## EXERCISE INSTRUCTIONS
All lines in the entries below that hold "Right" make up the answer.

## SOURCE INFORMATION
....

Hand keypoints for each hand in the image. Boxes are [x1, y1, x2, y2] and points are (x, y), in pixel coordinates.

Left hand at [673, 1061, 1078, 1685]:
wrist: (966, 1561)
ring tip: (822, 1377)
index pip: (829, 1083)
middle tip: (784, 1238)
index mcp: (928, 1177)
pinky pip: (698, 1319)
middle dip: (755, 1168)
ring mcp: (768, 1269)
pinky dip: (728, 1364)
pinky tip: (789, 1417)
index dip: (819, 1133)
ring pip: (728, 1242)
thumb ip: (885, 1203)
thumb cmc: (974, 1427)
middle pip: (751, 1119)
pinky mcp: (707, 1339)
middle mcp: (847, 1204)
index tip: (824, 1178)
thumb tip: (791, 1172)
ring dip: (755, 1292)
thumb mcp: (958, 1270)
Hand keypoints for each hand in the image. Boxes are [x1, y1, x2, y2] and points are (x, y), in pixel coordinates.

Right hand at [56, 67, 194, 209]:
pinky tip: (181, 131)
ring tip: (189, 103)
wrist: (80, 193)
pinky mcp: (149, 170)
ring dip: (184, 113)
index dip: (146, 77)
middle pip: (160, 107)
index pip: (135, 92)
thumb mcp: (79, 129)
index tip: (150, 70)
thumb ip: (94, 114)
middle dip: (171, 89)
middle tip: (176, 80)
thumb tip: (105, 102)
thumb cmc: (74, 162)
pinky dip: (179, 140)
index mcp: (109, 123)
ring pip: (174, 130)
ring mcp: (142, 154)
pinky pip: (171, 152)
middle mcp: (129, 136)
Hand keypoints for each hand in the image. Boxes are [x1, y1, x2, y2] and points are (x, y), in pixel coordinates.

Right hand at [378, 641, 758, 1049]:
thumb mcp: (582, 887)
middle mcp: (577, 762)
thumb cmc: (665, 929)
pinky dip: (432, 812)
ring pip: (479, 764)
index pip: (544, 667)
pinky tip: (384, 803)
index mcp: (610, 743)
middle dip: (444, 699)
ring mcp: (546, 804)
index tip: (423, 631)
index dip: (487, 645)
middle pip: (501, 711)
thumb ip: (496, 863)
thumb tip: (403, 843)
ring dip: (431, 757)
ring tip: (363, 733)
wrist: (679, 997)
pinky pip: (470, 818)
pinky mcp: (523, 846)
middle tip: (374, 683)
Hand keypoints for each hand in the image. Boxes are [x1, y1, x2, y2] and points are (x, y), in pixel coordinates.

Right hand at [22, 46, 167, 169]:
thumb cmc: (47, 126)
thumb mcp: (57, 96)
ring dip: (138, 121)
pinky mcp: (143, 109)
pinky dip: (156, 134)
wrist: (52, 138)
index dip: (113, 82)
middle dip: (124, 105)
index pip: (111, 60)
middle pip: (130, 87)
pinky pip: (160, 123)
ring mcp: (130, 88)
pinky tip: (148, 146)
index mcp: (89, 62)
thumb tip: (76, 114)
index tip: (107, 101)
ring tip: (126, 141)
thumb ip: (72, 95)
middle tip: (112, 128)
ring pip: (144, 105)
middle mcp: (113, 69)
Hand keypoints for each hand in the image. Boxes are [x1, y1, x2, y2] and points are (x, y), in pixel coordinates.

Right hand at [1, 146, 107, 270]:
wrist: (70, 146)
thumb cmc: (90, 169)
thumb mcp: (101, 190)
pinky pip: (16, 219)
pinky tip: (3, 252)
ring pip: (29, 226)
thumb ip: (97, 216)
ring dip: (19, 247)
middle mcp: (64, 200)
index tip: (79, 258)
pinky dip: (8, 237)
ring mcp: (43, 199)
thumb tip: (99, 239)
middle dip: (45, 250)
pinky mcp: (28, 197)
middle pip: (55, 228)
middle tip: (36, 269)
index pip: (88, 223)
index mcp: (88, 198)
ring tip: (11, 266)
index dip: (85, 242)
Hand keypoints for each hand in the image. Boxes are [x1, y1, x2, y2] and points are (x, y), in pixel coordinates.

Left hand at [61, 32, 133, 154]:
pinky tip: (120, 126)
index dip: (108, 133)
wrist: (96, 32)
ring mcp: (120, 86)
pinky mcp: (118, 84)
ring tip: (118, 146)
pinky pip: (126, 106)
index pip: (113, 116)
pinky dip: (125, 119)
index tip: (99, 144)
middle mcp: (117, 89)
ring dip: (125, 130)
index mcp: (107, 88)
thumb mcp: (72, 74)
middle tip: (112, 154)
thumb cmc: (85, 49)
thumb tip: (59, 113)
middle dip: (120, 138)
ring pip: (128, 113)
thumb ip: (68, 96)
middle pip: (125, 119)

....

## ANSWER BELOW
Right hand at [56, 67, 194, 209]:
Right hand at [378, 641, 758, 1049]:
Right hand at [22, 46, 167, 169]:
Right hand at [1, 146, 107, 270]:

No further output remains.